Sparito in fonderia a Marcheno, svolta inattesa: il teste fa saltare l’alibi all’imputato

Caso Bozzoli, slitta l’udienza del gip per il nipote accusato di omicidio e distruzione di cadavere. Dal pm la deposizione dell’operaio che vide la vittima: finestra di un quarto d’ora di tempo per il delitto

Giacomo Bozzoli

Giacomo Bozzoli

Marcheno (Brescia), 30 ottobre 2020 - A cinque anni dalla scomparsa di Mario Bozzoli, l’imprenditore che l’8 ottobre 2015 sparì dalla sua fonderia di Marcheno, di processo per il nipote Giacomo, unico imputato dell’omicidio premeditato e della distruzione del cadavere dello zio, ancora non si parla. Dopo il rinvio di giugno, l’udienza preliminare prevista ieri è stata posticipata un’altra volta. La Procura nelle scorse settimane ha depositato altri atti integrativi d’indagine. In particolare la testimonianza dell’operaio senegalese Aboagje ‘Abu’ Akwasi, presente in fonderia la sera del mistero. Inizialmente tra gli indagati e di recente risentito come persona informata dei fatti, ‘Abu’, l’ultimo ad aver visto Bozzoli prima che si smaterializzasse, ha in parte modificato la ricostruzione dei movimenti in fabbrica del titolare, anticipando di una quindicina di minuti l’orario in cui raccontò di averlo incrociato. Bozzoli alle 19,12 telefonò alla moglie (‘Mi cambio e arrivo’). Poi si sparì.

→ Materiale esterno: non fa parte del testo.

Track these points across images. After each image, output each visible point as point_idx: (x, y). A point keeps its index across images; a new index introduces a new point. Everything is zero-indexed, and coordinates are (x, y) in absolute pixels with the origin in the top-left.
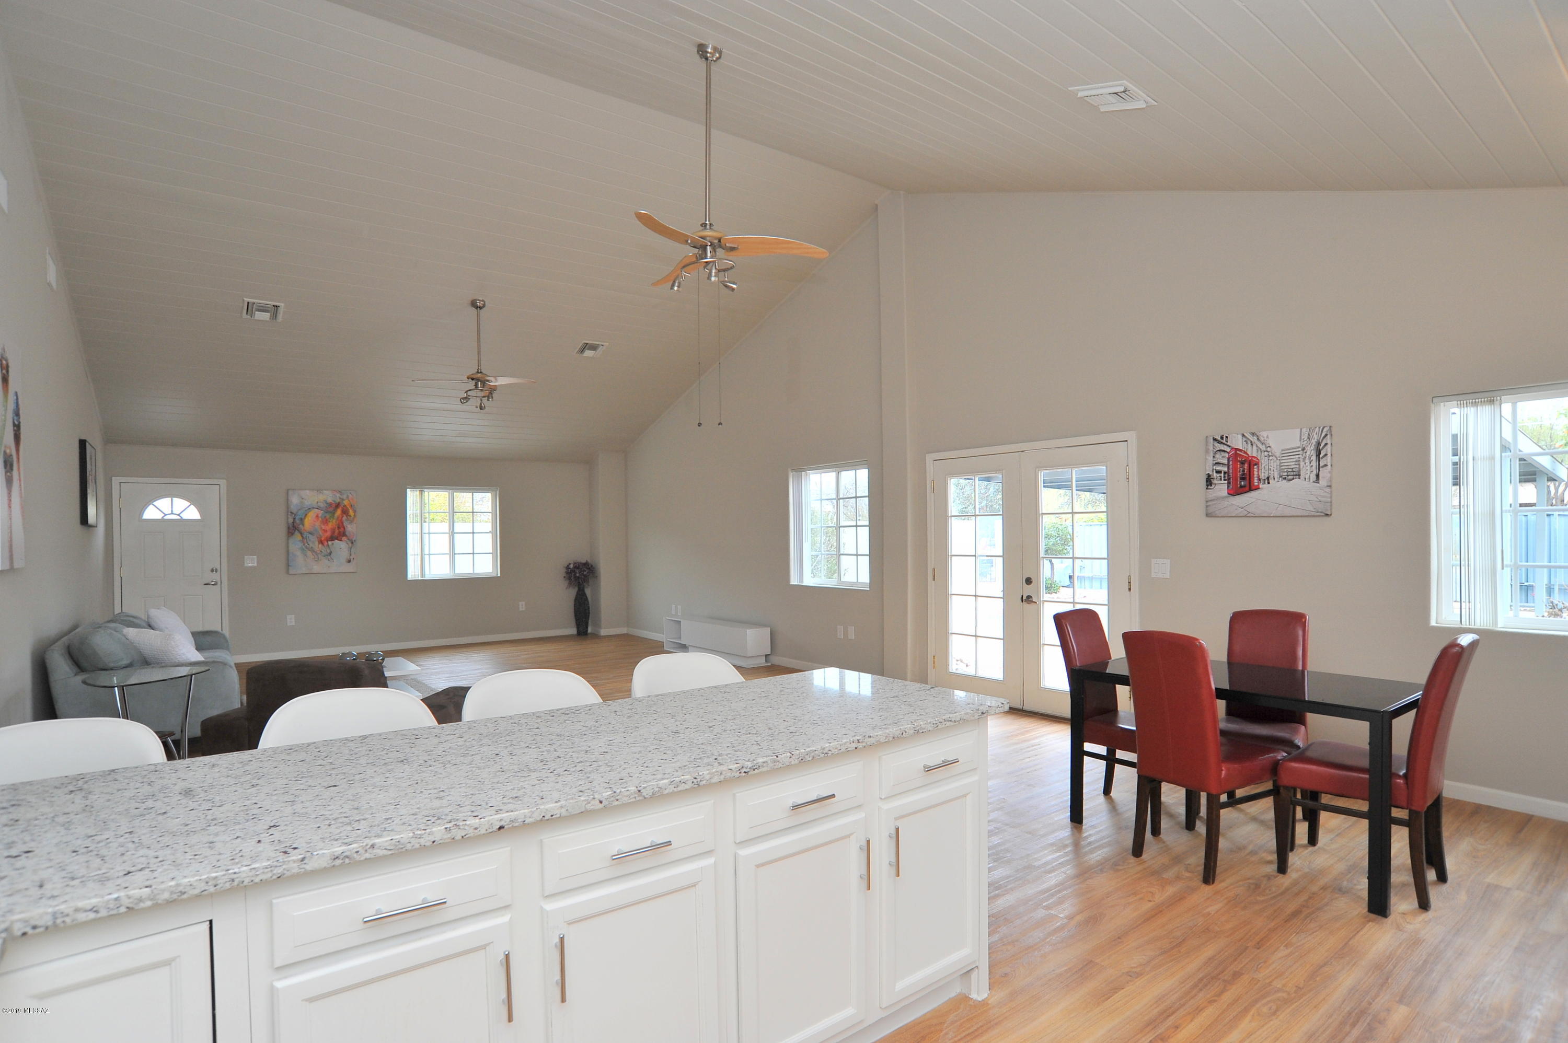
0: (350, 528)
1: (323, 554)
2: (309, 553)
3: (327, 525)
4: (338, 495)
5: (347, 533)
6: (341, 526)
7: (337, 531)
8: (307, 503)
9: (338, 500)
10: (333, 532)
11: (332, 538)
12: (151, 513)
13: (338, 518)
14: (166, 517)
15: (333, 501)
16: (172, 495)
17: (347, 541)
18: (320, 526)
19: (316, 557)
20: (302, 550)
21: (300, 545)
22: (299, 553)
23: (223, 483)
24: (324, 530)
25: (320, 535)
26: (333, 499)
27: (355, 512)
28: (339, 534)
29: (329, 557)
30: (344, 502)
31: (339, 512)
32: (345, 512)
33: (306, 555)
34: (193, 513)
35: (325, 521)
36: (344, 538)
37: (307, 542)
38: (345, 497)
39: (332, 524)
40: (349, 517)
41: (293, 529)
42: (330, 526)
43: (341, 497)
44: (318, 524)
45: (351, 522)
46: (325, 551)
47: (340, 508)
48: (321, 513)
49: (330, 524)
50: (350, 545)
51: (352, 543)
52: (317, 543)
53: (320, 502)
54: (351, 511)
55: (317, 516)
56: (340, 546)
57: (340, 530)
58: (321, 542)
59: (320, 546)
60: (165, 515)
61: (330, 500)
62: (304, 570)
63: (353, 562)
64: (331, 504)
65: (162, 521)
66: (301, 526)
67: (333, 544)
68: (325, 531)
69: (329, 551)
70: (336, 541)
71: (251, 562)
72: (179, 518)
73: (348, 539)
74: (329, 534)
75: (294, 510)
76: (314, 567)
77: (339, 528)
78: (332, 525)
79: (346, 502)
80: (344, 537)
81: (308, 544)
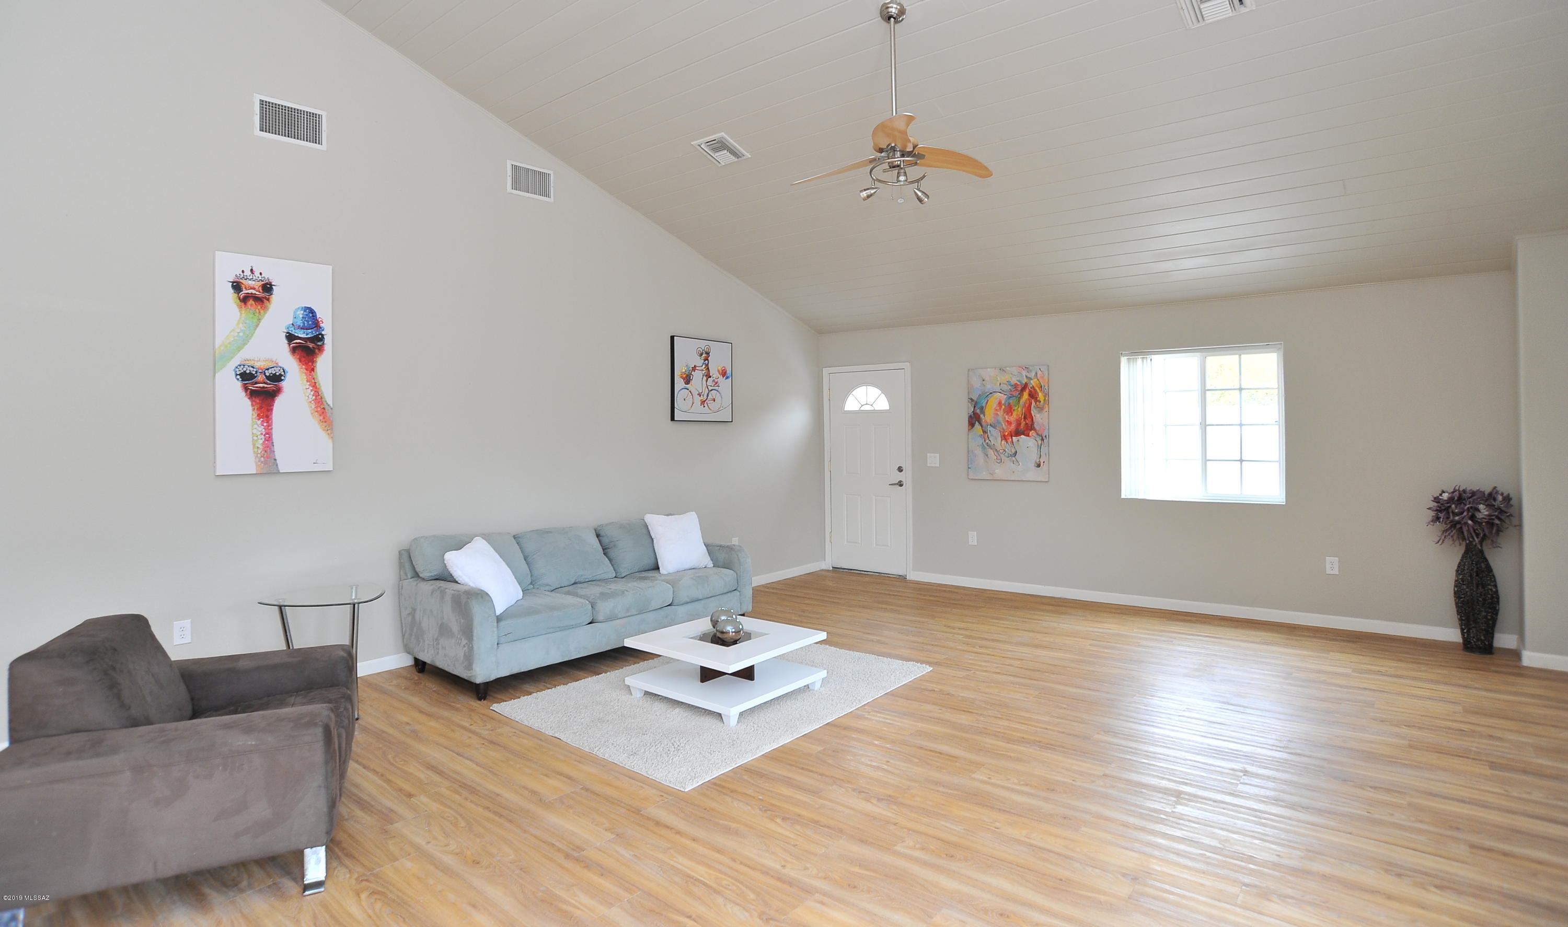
0: (1038, 417)
1: (1006, 454)
2: (990, 452)
3: (1012, 415)
4: (1024, 373)
5: (1036, 426)
6: (1028, 415)
7: (1023, 423)
8: (989, 387)
9: (1025, 380)
10: (1019, 424)
11: (1017, 433)
12: (851, 404)
13: (1025, 403)
14: (863, 408)
15: (1019, 381)
16: (867, 384)
17: (1036, 436)
18: (1003, 415)
19: (999, 458)
20: (984, 448)
21: (980, 441)
22: (979, 452)
23: (907, 365)
24: (1008, 421)
25: (1003, 429)
26: (1018, 379)
27: (1046, 395)
28: (1025, 427)
29: (1014, 458)
30: (1032, 382)
31: (1026, 395)
32: (1033, 396)
33: (987, 455)
34: (882, 404)
35: (1009, 410)
36: (1032, 433)
37: (988, 438)
38: (1032, 375)
39: (1018, 411)
40: (1038, 403)
41: (974, 419)
42: (1013, 418)
43: (1028, 376)
44: (1001, 413)
45: (1041, 409)
46: (1010, 450)
47: (1027, 391)
48: (1003, 398)
49: (1015, 413)
50: (1040, 442)
51: (1042, 440)
52: (1000, 439)
53: (1004, 384)
54: (1040, 394)
55: (1000, 404)
56: (1026, 443)
57: (1027, 422)
58: (1004, 438)
59: (1003, 442)
60: (862, 406)
61: (1014, 380)
62: (984, 475)
63: (1044, 467)
64: (1016, 386)
65: (860, 412)
66: (982, 416)
67: (1018, 441)
68: (1009, 423)
69: (1013, 451)
70: (1022, 436)
71: (933, 460)
72: (873, 409)
73: (1038, 434)
74: (1013, 427)
75: (975, 398)
76: (997, 471)
77: (1025, 418)
78: (1017, 415)
79: (1033, 383)
80: (1033, 431)
81: (990, 441)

La difesa ha chiesto tempo per esaminare le carte e il gup, Alberto Pavan, ha riconvocato le parti il 16 novembre. Un rinvio cui si erano opposti l’accusa (il pg Marco Martani e l’aggiunto Silvio Bonfigli) e le parti civili (la moglie di Mario, Irene Zubani, con i figli Claudio e Giuseppe, presenti con l’avvocato Vanni Barzellotti), stanchi di attese. Ma la signora Irene stringe i denti: "La speranza è quella di sempre – sospira –, che si raggiunga la verità. Ho fiducia come sempre, come l’ho da cinque anni a questa parte". Alle oltre 20mila pagine di fascicolo il 21 settembre la Procura ne ha aggiunte tredici con le dichiarazioni di ‘Abu’, chiamato a chiarire una frase intercettata il 15 ottobre 2015 durante una conversazione in auto con il collega Oscar Maggi, a sua volta di turno in fonderia la sera della scomparsa. "Se Beppe parla e dice cose sbagliate sono guai", si dissero i due. Beppe è Beppe Ghirardini, l’operaio trovato avvelenato dal cianuro il 18 ottobre seguente tra i monti di Case di Viso, a Ponte di legno. Il protagonista di un giallo nel giallo, sul quale è stata aperta un’inchiesta parallela per istigazione al suicidio che la Procura intende archiviare (ma la famiglia il 23 dicembre, davanti al gip, si opporrà e chiederà nuove indagini). ‘Abu’, come ha fatto Maggi, ha minimizzato quella frase, sostenendo che non vi fosse un riferimento specifico a Bozzoli.

Nell’immediatezza dei fatti raccontò di averlo incrociato alle 19,30 mentre, finito il turno, si dirigeva dal reparto rottami allo spogliatoio. Bozzoli però non si cambiò mai, i suoi abiti puliti sono rimasti appesi. L’operaio, ai comandi di un muletto per spazzare il piazzale, disse di aver guardato l’orologio mentre lo vide andarsene. Ma ora ha ritrattato: l’incontro avvenne un quarto d’ora prima, pare. Un cambiamento che corrobora la tesi accusatoria secondo cui l’imprenditore fu eliminato nello spogliatoio, o durante il tragitto dai rottami. Le telecamere della zona furono misteriosamente spostate a differenza di tutte le altre. Quelle puntate sugli ingressi della fabbrica , da cui l’imprenditore non uscì, ripresero la Porsche Cayenne di Giacomo andarsene alle 19,27, rientrare pochi minuti dopo, e andarsene di nuovo. A bordo c’era il corpo dello zio, ritiene chi indaga, ucciso dal nipote con cui aveva forti screzi per affari. La Procura il 16 ottobre ha depositato l’audizione di Ermes Bresciani, l’operaio che condivideva lo spogliatoio con Bozzoli. C’era da capire come funzionasse la serratura, a scatto, chiudibile dall’interno. Ora gli avvocati Luigi e Giovanni Frattini, che assistono Giacomo, affilano le armi. E a loro volta potrebbero depositare atti di una contro-indagine.